So that nothing is lost, write out all the lines below exactly.

-------- DATA SUPPLIED --------

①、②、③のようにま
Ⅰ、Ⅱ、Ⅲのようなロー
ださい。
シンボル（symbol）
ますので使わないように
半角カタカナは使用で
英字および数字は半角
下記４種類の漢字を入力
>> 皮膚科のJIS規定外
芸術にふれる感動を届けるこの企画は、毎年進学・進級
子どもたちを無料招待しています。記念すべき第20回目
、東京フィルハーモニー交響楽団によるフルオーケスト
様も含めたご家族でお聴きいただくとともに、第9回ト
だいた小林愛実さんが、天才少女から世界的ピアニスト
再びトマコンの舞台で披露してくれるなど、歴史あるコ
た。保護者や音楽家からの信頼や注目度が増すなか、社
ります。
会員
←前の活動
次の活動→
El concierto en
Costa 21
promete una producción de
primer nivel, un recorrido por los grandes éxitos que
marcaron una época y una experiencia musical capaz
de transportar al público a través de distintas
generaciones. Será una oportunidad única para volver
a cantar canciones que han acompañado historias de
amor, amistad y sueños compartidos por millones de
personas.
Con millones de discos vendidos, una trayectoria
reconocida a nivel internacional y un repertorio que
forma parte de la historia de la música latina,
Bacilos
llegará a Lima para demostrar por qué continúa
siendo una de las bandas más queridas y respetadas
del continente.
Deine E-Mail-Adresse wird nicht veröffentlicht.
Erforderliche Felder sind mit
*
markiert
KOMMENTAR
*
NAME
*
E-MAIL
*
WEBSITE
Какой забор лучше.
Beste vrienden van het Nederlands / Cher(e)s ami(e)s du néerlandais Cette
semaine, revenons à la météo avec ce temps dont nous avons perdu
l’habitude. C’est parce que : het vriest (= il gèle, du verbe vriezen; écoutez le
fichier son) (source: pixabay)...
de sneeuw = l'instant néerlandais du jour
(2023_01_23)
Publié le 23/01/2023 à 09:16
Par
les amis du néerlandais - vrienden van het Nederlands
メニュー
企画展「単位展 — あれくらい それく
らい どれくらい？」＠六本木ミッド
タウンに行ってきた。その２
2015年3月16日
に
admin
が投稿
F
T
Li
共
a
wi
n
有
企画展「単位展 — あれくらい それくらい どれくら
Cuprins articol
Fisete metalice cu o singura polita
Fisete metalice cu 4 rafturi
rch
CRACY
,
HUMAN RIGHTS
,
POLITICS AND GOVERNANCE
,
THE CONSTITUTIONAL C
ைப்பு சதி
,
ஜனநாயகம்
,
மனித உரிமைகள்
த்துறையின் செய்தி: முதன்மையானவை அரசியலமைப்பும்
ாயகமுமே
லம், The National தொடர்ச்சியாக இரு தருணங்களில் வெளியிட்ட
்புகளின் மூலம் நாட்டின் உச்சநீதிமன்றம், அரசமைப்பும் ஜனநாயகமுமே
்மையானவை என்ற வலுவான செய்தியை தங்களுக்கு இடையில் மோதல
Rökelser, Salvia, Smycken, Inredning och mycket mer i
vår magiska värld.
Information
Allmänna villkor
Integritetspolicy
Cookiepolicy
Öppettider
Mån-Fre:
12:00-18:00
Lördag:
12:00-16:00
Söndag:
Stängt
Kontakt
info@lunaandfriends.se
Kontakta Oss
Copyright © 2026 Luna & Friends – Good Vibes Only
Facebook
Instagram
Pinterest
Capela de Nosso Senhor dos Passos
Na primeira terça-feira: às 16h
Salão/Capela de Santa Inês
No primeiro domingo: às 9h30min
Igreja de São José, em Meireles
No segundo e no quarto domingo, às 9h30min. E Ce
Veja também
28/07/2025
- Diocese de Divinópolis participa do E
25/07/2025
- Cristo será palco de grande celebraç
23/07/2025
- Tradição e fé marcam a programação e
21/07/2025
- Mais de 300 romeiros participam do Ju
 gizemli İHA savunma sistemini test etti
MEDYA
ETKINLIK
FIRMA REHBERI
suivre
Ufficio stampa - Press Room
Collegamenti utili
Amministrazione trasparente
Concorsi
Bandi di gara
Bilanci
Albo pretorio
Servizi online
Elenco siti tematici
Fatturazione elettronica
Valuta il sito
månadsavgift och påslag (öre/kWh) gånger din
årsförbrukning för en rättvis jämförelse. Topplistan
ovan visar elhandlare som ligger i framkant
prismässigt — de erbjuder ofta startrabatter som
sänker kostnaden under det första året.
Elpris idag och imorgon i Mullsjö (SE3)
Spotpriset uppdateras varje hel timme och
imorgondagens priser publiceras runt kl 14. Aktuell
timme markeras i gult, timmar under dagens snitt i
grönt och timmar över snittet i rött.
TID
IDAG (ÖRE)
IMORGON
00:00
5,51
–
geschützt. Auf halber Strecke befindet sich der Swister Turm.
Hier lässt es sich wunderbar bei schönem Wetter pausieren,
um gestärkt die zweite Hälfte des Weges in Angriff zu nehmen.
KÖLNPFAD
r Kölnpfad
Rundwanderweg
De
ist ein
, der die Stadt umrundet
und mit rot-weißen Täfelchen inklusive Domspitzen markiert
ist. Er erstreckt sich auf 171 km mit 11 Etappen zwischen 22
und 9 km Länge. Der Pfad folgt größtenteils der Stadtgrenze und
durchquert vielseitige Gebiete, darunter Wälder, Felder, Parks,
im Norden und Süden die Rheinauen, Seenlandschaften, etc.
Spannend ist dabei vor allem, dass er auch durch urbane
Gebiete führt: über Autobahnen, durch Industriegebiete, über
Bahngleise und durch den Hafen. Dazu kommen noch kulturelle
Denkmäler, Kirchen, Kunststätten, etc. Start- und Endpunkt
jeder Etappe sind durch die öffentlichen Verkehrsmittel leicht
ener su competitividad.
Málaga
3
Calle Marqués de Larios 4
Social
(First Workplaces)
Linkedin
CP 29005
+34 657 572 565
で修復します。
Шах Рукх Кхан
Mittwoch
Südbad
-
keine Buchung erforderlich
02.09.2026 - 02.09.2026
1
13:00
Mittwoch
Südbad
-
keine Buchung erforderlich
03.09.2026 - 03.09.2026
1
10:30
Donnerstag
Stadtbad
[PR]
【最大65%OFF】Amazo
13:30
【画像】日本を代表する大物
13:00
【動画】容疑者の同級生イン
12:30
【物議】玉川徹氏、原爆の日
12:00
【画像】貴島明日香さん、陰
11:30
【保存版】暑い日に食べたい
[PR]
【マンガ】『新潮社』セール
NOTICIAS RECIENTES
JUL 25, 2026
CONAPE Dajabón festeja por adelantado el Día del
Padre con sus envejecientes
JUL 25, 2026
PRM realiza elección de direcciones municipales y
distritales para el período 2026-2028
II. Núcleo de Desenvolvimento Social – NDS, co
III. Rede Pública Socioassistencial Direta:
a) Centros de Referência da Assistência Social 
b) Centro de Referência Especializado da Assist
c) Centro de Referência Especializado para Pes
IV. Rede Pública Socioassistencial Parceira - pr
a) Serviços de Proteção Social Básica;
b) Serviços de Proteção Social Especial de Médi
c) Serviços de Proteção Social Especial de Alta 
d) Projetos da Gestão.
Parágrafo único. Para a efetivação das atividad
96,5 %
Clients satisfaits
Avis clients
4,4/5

--------

**TASK OUTPUT:**
①、②、③のようにま
Ⅰ、Ⅱ、Ⅲのようなロー
ださい。
シンボル（symbol）
ますので使わないように
半角カタカナは使用で
英字および数字は半角
下記４種類の漢字を入力
>> 皮膚科のJIS規定外
芸術にふれる感動を届けるこの企画は、毎年進学・進級
子どもたちを無料招待しています。記念すべき第20回目
、東京フィルハーモニー交響楽団によるフルオーケスト
様も含めたご家族でお聴きいただくとともに、第9回ト
だいた小林愛実さんが、天才少女から世界的ピアニスト
再びトマコンの舞台で披露してくれるなど、歴史あるコ
た。保護者や音楽家からの信頼や注目度が増すなか、社
ります。
会員
←前の活動
次の活動→
El concierto en
Costa 21
promete una producción de
primer nivel, un recorrido por los grandes éxitos que
marcaron una época y una experiencia musical capaz
de transportar al público a través de distintas
generaciones. Será una oportunidad única para volver
a cantar canciones que han acompañado historias de
amor, amistad y sueños compartidos por millones de
personas.
Con millones de discos vendidos, una trayectoria
reconocida a nivel internacional y un repertorio que
forma parte de la historia de la música latina,
Bacilos
llegará a Lima para demostrar por qué continúa
siendo una de las bandas más queridas y respetadas
del continente.
Deine E-Mail-Adresse wird nicht veröffentlicht.
Erforderliche Felder sind mit
*
markiert
KOMMENTAR
*
NAME
*
E-MAIL
*
WEBSITE
Какой забор лучше.
Beste vrienden van het Nederlands / Cher(e)s ami(e)s du néerlandais Cette
semaine, revenons à la météo avec ce temps dont nous avons perdu
l’habitude. C’est parce que : het vriest (= il gèle, du verbe vriezen; écoutez le
fichier son) (source: pixabay)...
de sneeuw = l'instant néerlandais du jour
(2023_01_23)
Publié le 23/01/2023 à 09:16
Par
les amis du néerlandais - vrienden van het Nederlands
メニュー
企画展「単位展 — あれくらい それく
らい どれくらい？」＠六本木ミッド
タウンに行ってきた。その２
2015年3月16日
に
admin
が投稿
F
T
Li
共
a
wi
n
有
企画展「単位展 — あれくらい それくらい どれくら
Cuprins articol
Fisete metalice cu o singura polita
Fisete metalice cu 4 rafturi
rch
CRACY
,
HUMAN RIGHTS
,
POLITICS AND GOVERNANCE
,
THE CONSTITUTIONAL C
ைப்பு சதி
,
ஜனநாயகம்
,
மனித உரிமைகள்
த்துறையின் செய்தி: முதன்மையானவை அரசியலமைப்பும்
ாயகமுமே
லம், The National தொடர்ச்சியாக இரு தருணங்களில் வெளியிட்ட
்புகளின் மூலம் நாட்டின் உச்சநீதிமன்றம், அரசமைப்பும் ஜனநாயகமுமே
்மையானவை என்ற வலுவான செய்தியை தங்களுக்கு இடையில் மோதல
Rökelser, Salvia, Smycken, Inredning och mycket mer i
vår magiska värld.
Information
Allmänna villkor
Integritetspolicy
Cookiepolicy
Öppettider
Mån-Fre:
12:00-18:00
Lördag:
12:00-16:00
Söndag:
Stängt
Kontakt
info@lunaandfriends.se
Kontakta Oss
Copyright © 2026 Luna & Friends – Good Vibes Only
Facebook
Instagram
Pinterest
Capela de Nosso Senhor dos Passos
Na primeira terça-feira: às 16h
Salão/Capela de Santa Inês
No primeiro domingo: às 9h30min
Igreja de São José, em Meireles
No segundo e no quarto domingo, às 9h30min. E Ce
Veja também
28/07/2025
- Diocese de Divinópolis participa do E
25/07/2025
- Cristo será palco de grande celebraç
23/07/2025
- Tradição e fé marcam a programação e
21/07/2025
- Mais de 300 romeiros participam do Ju
 gizemli İHA savunma sistemini test etti
MEDYA
ETKINLIK
FIRMA REHBERI
suivre
Ufficio stampa - Press Room
Collegamenti utili
Amministrazione trasparente
Concorsi
Bandi di gara
Bilanci
Albo pretorio
Servizi online
Elenco siti tematici
Fatturazione elettronica
Valuta il sito
månadsavgift och påslag (öre/kWh) gånger din
årsförbrukning för en rättvis jämförelse. Topplistan
ovan visar elhandlare som ligger i framkant
prismässigt — de erbjuder ofta startrabatter som
sänker kostnaden under det första året.
Elpris idag och imorgon i Mullsjö (SE3)
Spotpriset uppdateras varje hel timme och
imorgondagens priser publiceras runt kl 14. Aktuell
timme markeras i gult, timmar under dagens snitt i
grönt och timmar över snittet i rött.
TID
IDAG (ÖRE)
IMORGON
00:00
5,51
–
geschützt. Auf halber Strecke befindet sich der Swister Turm.
Hier lässt es sich wunderbar bei schönem Wetter pausieren,
um gestärkt die zweite Hälfte des Weges in Angriff zu nehmen.
KÖLNPFAD
r Kölnpfad
Rundwanderweg
De
ist ein
, der die Stadt umrundet
und mit rot-weißen Täfelchen inklusive Domspitzen markiert
ist. Er erstreckt sich auf 171 km mit 11 Etappen zwischen 22
und 9 km Länge. Der Pfad folgt größtenteils der Stadtgrenze und
durchquert vielseitige Gebiete, darunter Wälder, Felder, Parks,
im Norden und Süden die Rheinauen, Seenlandschaften, etc.
Spannend ist dabei vor allem, dass er auch durch urbane
Gebiete führt: über Autobahnen, durch Industriegebiete, über
Bahngleise und durch den Hafen. Dazu kommen noch kulturelle
Denkmäler, Kirchen, Kunststätten, etc. Start- und Endpunkt
jeder Etappe sind durch die öffentlichen Verkehrsmittel leicht
ener su competitividad.
Málaga
3
Calle Marqués de Larios 4
Social
(First Workplaces)
Linkedin
CP 29005
+34 657 572 565
で修復します。
Шах Рукх Кхан
Mittwoch
Südbad
-
keine Buchung erforderlich
02.09.2026 - 02.09.2026
1
13:00
Mittwoch
Südbad
-
keine Buchung erforderlich
03.09.2026 - 03.09.2026
1
10:30
Donnerstag
Stadtbad
[PR]
【最大65%OFF】Amazo
13:30
【画像】日本を代表する大物
13:00
【動画】容疑者の同級生イン
12:30
【物議】玉川徹氏、原爆の日
12:00
【画像】貴島明日香さん、陰
11:30
【保存版】暑い日に食べたい
[PR]
【マンガ】『新潮社』セール
NOTICIAS RECIENTES
JUL 25, 2026
CONAPE Dajabón festeja por adelantado el Día del
Padre con sus envejecientes
JUL 25, 2026
PRM realiza elección de direcciones municipales y
distritales para el período 2026-2028
II. Núcleo de Desenvolvimento Social – NDS, co
III. Rede Pública Socioassistencial Direta:
a) Centros de Referência da Assistência Social 
b) Centro de Referência Especializado da Assist
c) Centro de Referência Especializado para Pes
IV. Rede Pública Socioassistencial Parceira - pr
a) Serviços de Proteção Social Básica;
b) Serviços de Proteção Social Especial de Médi
c) Serviços de Proteção Social Especial de Alta 
d) Projetos da Gestão.
Parágrafo único. Para a efetivação das atividad
96,5 %
Clients satisfaits
Avis clients
4,4/5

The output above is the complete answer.